### Information given
※
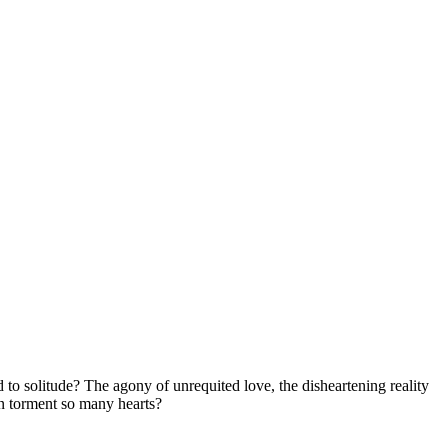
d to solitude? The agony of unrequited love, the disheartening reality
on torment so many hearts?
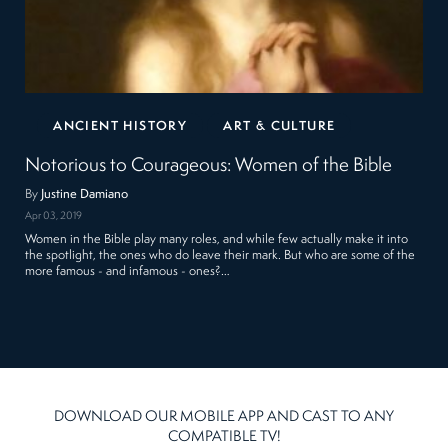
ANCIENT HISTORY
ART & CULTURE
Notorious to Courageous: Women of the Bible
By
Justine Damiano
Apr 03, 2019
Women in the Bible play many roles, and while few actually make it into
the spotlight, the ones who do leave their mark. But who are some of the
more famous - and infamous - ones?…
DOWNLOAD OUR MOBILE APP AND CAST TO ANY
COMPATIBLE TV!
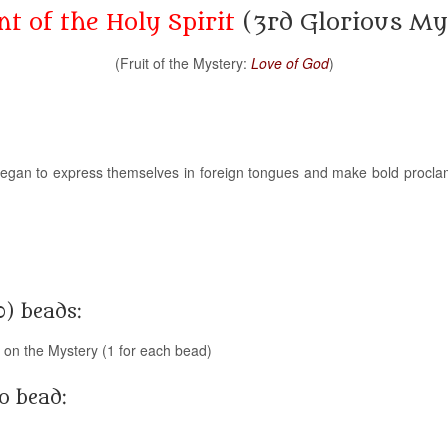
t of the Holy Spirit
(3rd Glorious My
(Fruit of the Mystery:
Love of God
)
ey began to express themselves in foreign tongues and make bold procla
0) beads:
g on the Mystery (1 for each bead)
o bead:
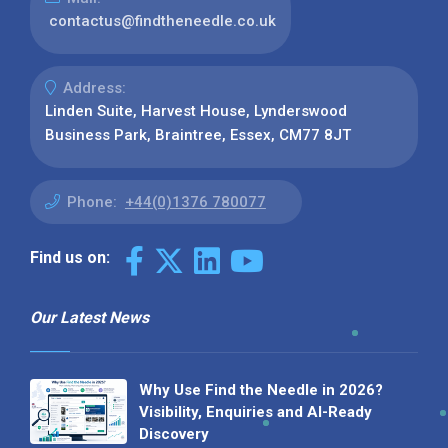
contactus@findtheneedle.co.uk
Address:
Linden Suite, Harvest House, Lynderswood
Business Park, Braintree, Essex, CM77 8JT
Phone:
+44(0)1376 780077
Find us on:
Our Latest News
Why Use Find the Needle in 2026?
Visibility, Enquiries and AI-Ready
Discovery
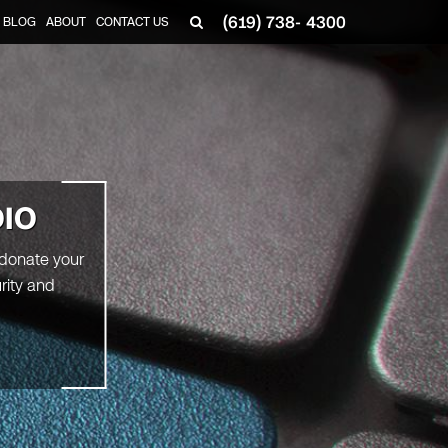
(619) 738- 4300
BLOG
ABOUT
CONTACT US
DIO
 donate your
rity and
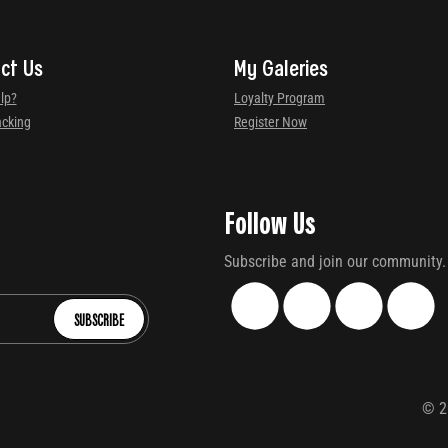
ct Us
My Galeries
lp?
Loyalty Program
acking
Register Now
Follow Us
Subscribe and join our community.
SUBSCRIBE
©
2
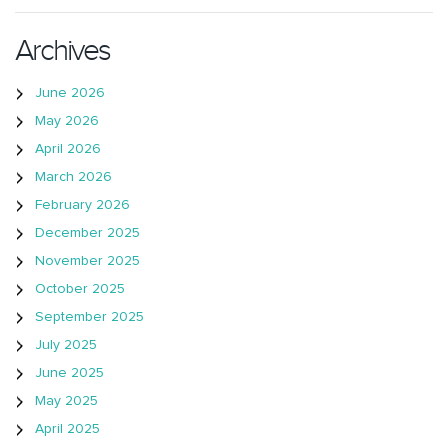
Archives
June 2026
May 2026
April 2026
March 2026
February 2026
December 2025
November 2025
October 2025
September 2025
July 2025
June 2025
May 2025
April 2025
※
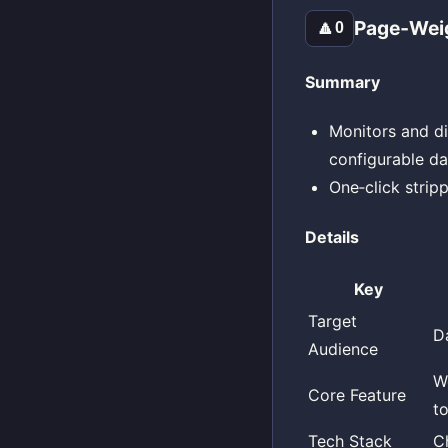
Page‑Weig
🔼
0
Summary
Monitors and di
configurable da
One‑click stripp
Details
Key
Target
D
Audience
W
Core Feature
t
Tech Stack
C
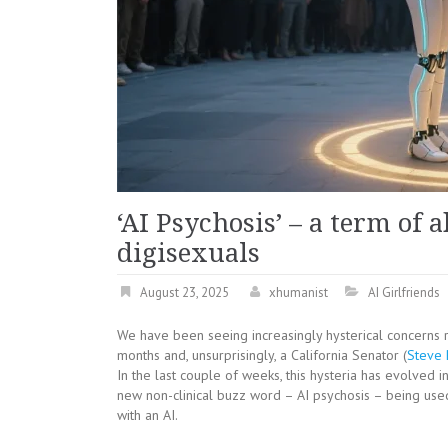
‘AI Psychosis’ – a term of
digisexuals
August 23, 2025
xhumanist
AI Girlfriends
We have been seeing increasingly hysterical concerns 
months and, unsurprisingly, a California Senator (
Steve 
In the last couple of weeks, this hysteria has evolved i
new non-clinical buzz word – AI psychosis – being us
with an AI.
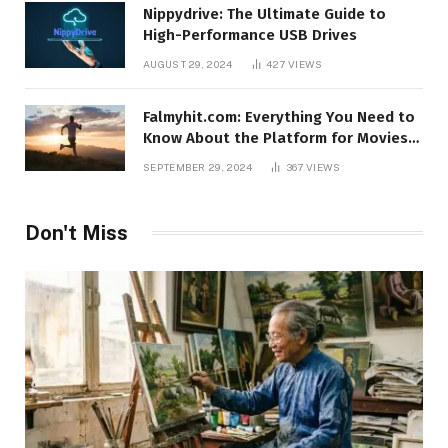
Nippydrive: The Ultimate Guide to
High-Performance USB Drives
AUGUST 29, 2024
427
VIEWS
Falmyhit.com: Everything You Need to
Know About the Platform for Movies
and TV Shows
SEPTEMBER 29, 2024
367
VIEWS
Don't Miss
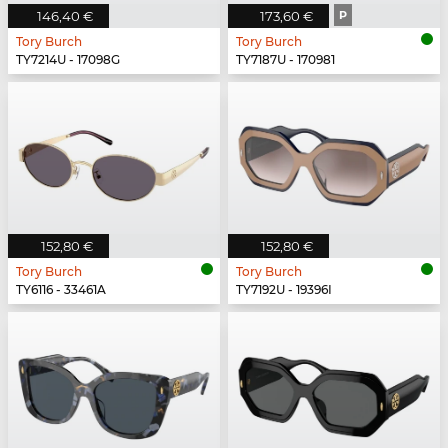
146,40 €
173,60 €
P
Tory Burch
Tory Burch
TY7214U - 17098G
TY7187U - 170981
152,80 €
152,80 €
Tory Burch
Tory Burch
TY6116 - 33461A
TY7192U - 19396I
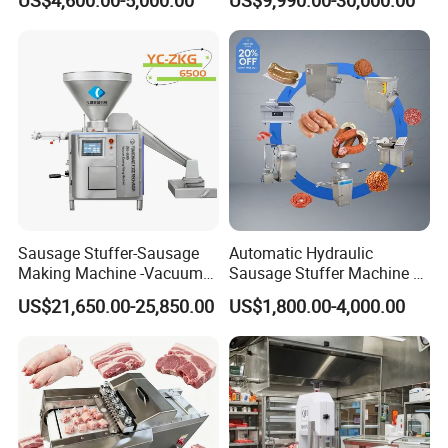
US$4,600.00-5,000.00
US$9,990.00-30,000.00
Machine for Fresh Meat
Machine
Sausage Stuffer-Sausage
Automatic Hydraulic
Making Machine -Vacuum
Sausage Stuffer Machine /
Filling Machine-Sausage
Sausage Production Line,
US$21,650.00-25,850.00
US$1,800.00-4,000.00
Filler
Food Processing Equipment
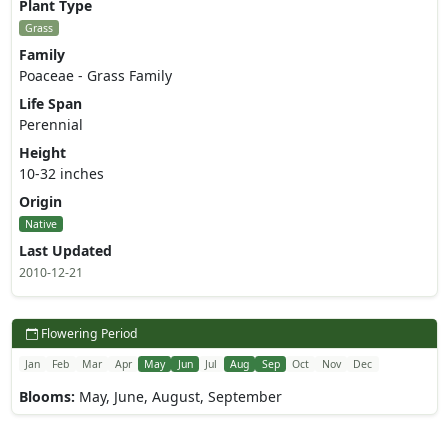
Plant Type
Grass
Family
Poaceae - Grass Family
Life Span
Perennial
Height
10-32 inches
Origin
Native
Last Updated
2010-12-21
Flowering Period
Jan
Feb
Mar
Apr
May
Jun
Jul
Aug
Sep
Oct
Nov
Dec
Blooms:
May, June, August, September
※
Rewrite the lines between the one holding "d to solitude?" and the one holding "COMPATIBLE TV!", inclusive, replacing "spotlight" with "limelight" and keeping everything else unchanged; leave the pictures out of your answer.

### The completed task
d to solitude? The agony of unrequited love, the disheartening reality
on torment so many hearts?
ANCIENT HISTORY
ART & CULTURE
Notorious to Courageous: Women of the Bible
By
Justine Damiano
Apr 03, 2019
Women in the Bible play many roles, and while few actually make it into
the limelight, the ones who do leave their mark. But who are some of the
more famous - and infamous - ones?…
DOWNLOAD OUR MOBILE APP AND CAST TO ANY
COMPATIBLE TV!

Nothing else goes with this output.